* _TASK INPUT_
= = = =
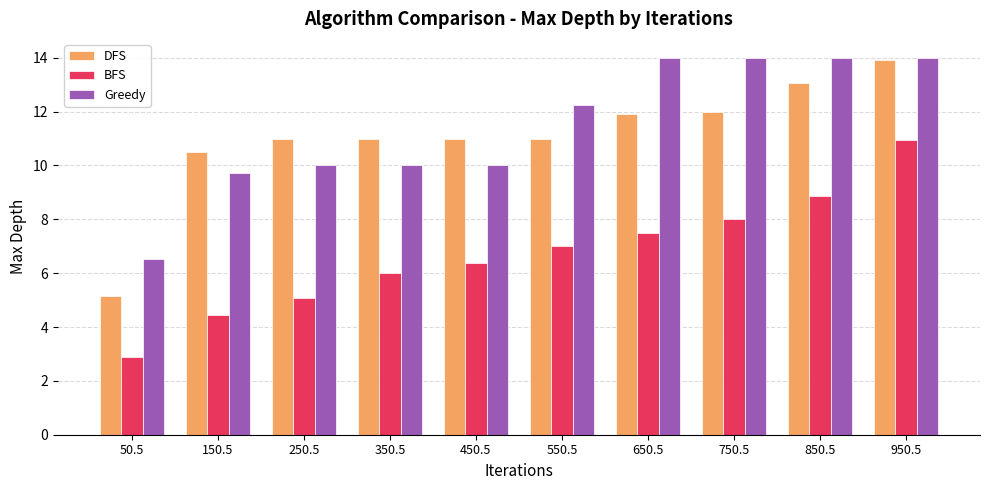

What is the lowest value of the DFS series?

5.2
= = = =
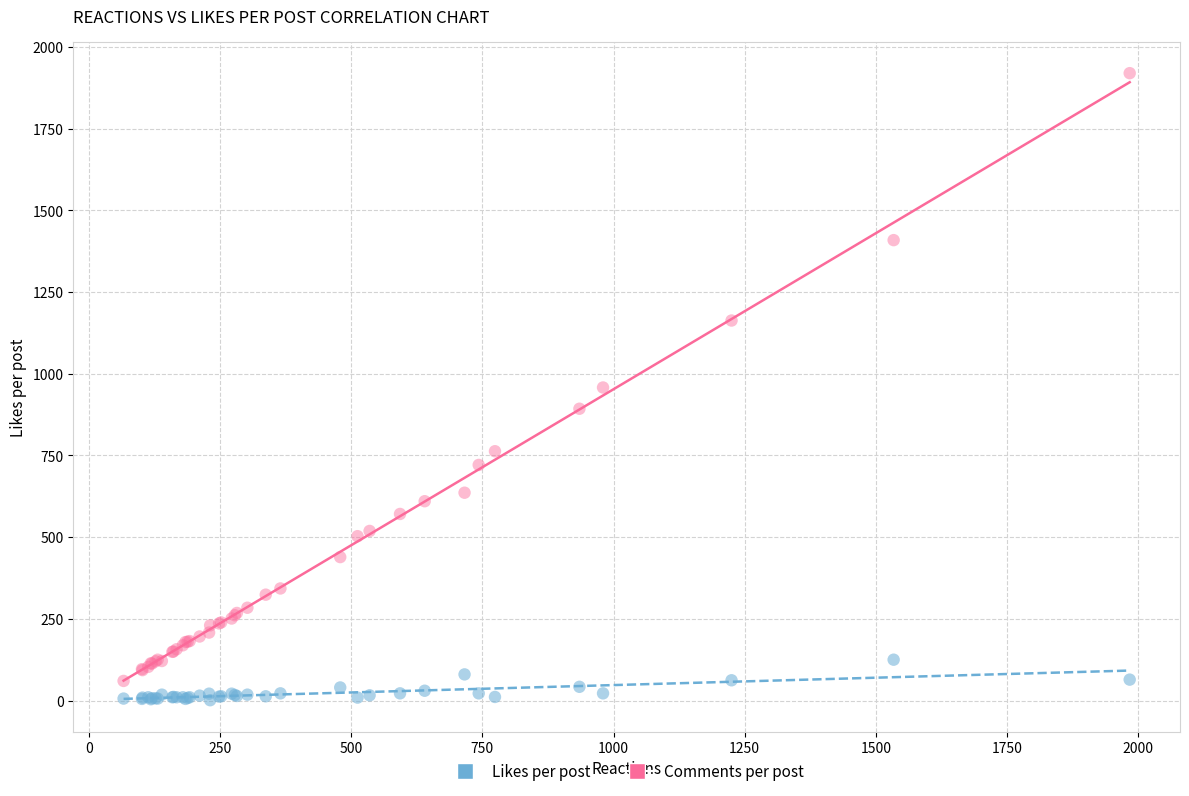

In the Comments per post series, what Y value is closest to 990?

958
= = = =
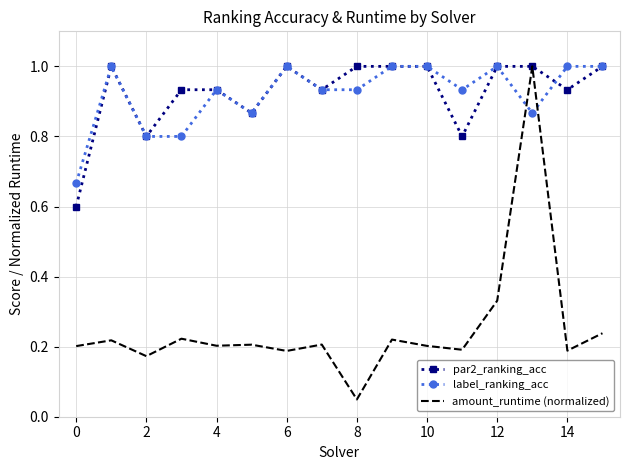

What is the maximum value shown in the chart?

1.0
= = = =
* _PROBLEM DESCRIPTION_
Pull out each line of the records above that contains the word "series".

* _WRITTEN SOLUTION_
What is the lowest value of the DFS series?
In the Comments per post series, what Y value is closest to 990?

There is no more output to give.